2nd Sep 2020 09:45
(Alliance News) - Pendragon PLC on Wednesday said it has finished its strategic review and is now targeting underlying pretax profit between GBP85 million and GBP90 million
The motor retailer - which operates Evans Halshaw, Stratstone, and the Quickco and Car Store used car supermarkets - said it has assessed consumer habits, and has positioned the company to handle the recovery in post-lockdown UK.
The three areas of focus for Pendragon will be to "unlock value" in its UK franchised motor unit; "grow and diversify" its Pinewood softwarre business; and "disrupt" standalone used car sales.
"We have created a roadmap to deliver our target underlying profit before tax of about GBP85 million to GBP90 million by 2025 and a target underlying profit before tax margin of about 2%. We believe this an ambitious plan, but is achievable through the delivery of the initiatives we have set out," Pendragon said.
In 2019, Pendragon recorded an underlying pretax loss of GBP16.4 million.
Chief Executive Bill Berman added: "We firmly believe the three strategic priorities set out today will provide a platform to transform the group's performance, leading to sustainable profit growth and delivering attractive returns for our shareholders.
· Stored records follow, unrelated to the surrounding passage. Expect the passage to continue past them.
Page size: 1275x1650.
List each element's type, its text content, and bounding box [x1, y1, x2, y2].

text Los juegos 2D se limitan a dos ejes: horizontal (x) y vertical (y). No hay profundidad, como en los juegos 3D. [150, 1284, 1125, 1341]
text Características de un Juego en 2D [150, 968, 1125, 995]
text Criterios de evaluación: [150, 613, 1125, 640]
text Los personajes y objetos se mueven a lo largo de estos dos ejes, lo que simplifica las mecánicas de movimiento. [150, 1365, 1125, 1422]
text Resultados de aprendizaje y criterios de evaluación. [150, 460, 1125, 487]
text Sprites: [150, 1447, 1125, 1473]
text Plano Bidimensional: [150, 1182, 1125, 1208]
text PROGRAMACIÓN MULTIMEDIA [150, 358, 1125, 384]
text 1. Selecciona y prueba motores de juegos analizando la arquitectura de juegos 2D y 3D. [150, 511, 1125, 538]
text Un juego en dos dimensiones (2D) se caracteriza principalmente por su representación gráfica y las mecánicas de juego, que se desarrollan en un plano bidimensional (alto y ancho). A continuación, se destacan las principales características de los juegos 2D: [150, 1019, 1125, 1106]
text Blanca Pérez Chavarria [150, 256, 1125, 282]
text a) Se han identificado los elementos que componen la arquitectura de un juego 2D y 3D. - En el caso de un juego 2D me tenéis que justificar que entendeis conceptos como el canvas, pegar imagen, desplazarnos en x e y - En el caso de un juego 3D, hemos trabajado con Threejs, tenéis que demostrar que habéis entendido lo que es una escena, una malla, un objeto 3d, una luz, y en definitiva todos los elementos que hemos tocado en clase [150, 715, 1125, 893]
Critically, our strategy is designed to equip the business to react to changing consumer patterns in the years ahead and ensuring, in particular, that we are well positioned to take advantage of digital innovation."
As Pendragon began to reopen, it sought to make permanent "efficiency gains". This included losing-down stores - that it felt had no pathway to sustainable profitability - and reducing the size of its overall workforce.
As a result, Pendrago said it has made annual savings of GBP37 million.
Berman added: "I am confident we can unlock the full potential of Pendragon by delivering targeted improvements to our people, our systems and our operations. We look forward to executing this strategy and embarking on an exciting new chapter for Pendragon."
Shares in Pendragon were up 1.7% in London on Wednesday morning at 8.14 pence each.